(Saved entries)
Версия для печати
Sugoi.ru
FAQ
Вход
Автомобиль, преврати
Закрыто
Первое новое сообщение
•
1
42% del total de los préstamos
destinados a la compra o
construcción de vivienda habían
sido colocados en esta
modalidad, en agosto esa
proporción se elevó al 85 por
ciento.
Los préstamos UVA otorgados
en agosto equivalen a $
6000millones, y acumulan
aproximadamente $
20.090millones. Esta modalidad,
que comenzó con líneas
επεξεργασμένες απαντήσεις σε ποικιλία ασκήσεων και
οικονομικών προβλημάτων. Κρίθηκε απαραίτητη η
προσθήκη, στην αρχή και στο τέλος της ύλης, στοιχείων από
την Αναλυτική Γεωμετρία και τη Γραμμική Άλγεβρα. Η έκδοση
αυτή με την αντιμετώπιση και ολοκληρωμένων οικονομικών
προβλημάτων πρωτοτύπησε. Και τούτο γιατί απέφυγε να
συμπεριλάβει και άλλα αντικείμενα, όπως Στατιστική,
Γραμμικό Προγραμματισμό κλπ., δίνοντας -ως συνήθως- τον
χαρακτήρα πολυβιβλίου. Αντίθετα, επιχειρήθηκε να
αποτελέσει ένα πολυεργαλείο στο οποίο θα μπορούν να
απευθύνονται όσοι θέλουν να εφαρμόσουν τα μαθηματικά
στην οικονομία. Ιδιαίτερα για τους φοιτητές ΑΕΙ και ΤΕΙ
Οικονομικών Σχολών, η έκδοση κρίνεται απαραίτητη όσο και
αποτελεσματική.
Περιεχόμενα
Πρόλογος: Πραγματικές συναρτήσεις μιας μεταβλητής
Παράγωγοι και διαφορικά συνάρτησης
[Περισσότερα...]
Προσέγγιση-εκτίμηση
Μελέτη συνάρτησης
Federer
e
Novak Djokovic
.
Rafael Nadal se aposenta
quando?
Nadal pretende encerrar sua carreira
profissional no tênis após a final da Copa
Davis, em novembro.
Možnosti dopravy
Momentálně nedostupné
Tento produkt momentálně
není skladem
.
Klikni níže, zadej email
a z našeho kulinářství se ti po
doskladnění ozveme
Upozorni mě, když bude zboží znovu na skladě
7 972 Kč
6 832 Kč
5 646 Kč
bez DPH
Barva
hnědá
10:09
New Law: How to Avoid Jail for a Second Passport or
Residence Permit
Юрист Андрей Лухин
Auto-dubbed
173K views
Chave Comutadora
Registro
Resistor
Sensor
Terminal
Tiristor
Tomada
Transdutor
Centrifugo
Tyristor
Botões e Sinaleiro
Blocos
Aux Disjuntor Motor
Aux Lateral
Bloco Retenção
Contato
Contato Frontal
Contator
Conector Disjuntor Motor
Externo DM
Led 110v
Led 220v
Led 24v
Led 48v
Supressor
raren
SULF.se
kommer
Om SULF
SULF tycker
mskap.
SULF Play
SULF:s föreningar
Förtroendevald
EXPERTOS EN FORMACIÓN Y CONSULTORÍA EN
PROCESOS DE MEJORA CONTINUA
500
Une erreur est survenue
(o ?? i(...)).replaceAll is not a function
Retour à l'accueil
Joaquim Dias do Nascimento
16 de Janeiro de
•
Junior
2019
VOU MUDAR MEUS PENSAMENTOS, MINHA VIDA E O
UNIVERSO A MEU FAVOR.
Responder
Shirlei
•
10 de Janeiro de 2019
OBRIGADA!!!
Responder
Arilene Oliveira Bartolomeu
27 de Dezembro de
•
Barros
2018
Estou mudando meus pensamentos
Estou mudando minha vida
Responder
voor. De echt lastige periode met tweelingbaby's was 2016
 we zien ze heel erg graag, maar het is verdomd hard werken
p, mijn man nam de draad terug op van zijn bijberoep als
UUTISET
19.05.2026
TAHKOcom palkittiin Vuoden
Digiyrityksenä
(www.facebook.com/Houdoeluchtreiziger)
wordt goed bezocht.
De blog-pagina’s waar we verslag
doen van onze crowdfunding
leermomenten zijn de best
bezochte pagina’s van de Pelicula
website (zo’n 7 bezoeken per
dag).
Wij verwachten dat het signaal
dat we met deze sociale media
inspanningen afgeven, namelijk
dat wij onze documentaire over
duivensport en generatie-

• [What is needed]
Rewrite the items from the very first line through the line containing "aproximadamente $", putting "créditos" wherever "préstamos" appears and keeping everything else the same.

• [Reply to the exercise]
Версия для печати
Sugoi.ru
FAQ
Вход
Автомобиль, преврати
Закрыто
Первое новое сообщение
•
1
42% del total de los créditos
destinados a la compra o
construcción de vivienda habían
sido colocados en esta
modalidad, en agosto esa
proporción se elevó al 85 por
ciento.
Los créditos UVA otorgados
en agosto equivalen a $
6000millones, y acumulan
aproximadamente $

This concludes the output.